If I had to list a negative for any part of this album, it’s that Metric-as-a-social-critic feels like an increasingly untenable niche, especially with the direction that that band’s sound is taking. Not that Emily Haines can’t write critique; her bizarro lounge-singer spoken word tale about Vegas in Grow Up and Blow Away‘s “Rock Me Now” mysteriously worked. And “Our hell is a good life” from her solo album is a pithy line that lesser writers would kill to have penned.
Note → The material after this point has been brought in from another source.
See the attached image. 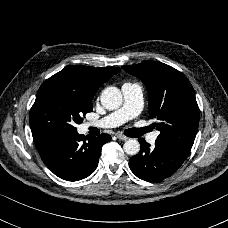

But “Gold Guns Girls” is too on the nose to be effective, a resuscitation of the robotic repetition of “Buy this car to drive to work / Drive to work to pay for this car” from Live It Out‘s “Handshakes.” Like that track, “Gold Guns Girls” seems like it would be killer performed live, modulated through Haines’s stage presence; but in the studio, “All the gold and the guns in the world / could it get you off?” comes off as unconvincing; the track’s saved mainly through Jimmy Shaw’s driving guitar and the relentless pace. The problem is that you can’t dance to satire; although if anyone could prove me wrong, it’d be Metric. But not this time around.

But if a single track could sum up this album, it’s the epic centerpiece “Gimme Sympathy,” titled after two Stones tracks and name-checking George Harrison. It’s four minutes of pure sonic perfection, the inspired marriage of synth, guitar, bass, and drums. This track defines Metric’s sound and its lyrics encapsulates the band’s entire theme—its entire oeuvre.

Haines asks us: “We’re so close to something better left unknown / I can feel it in my bones / Gimme sympathy / After all this is gone / Who would you rather be / The Beatles or The Rolling Stones? / Oh seriously / You’re gonna make mistakes, you’re young / Come on baby play me something / Like “Here Comes the Sun.”

I am sure some reviewer out there will miss the point entirely and take the opportunity to level charges of hubris against this band. So I’m going to head them off at the pass and say the following without a hint of hyperbole:

Metric is the most talented quartet of musicians since John, Paul, George and Ringo.